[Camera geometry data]
★ ★ ★ ★
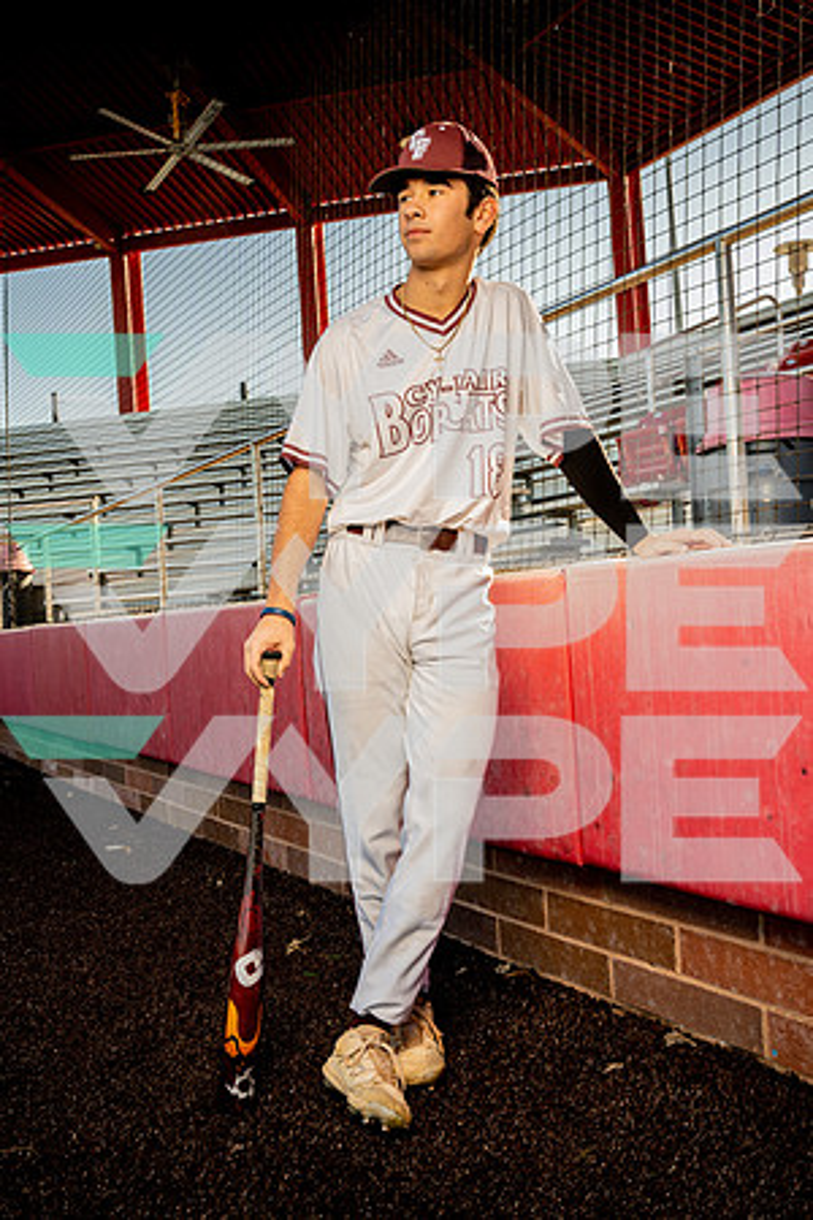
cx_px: 406
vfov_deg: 57.2
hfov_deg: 40.0
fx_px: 1118
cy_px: 610
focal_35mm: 33
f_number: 10
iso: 400
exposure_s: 1/250
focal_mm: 33
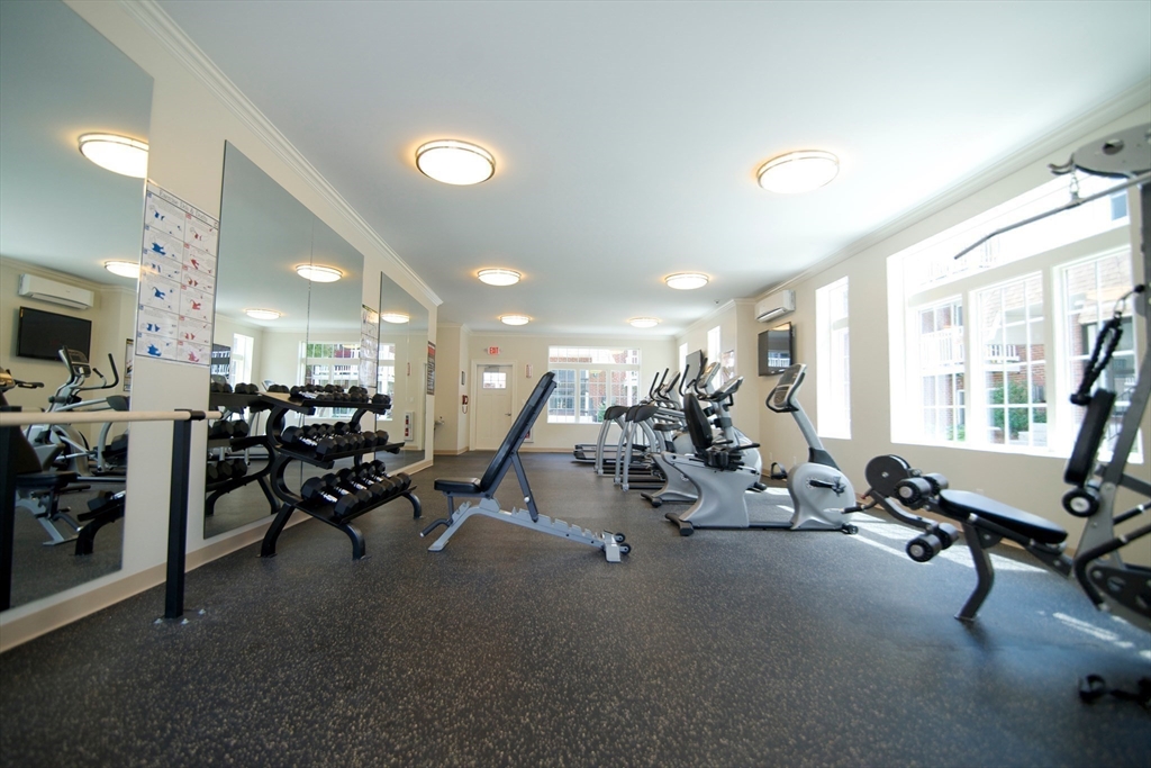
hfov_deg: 96.7
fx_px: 512
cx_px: 576
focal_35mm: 16
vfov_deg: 73.8
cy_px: 384
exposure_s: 1/320
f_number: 2.8
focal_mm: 16
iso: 800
★ ★ ★ ★
--- How to complete this task ---
Your reply should give again exactly the lines from the one with "f_number: 10" through the last line of the data, with both ends included and pictures left out.

--- Task output ---
f_number: 10
iso: 400
exposure_s: 1/250
focal_mm: 33
hfov_deg: 96.7
fx_px: 512
cx_px: 576
focal_35mm: 16
vfov_deg: 73.8
cy_px: 384
exposure_s: 1/320
f_number: 2.8
focal_mm: 16
iso: 800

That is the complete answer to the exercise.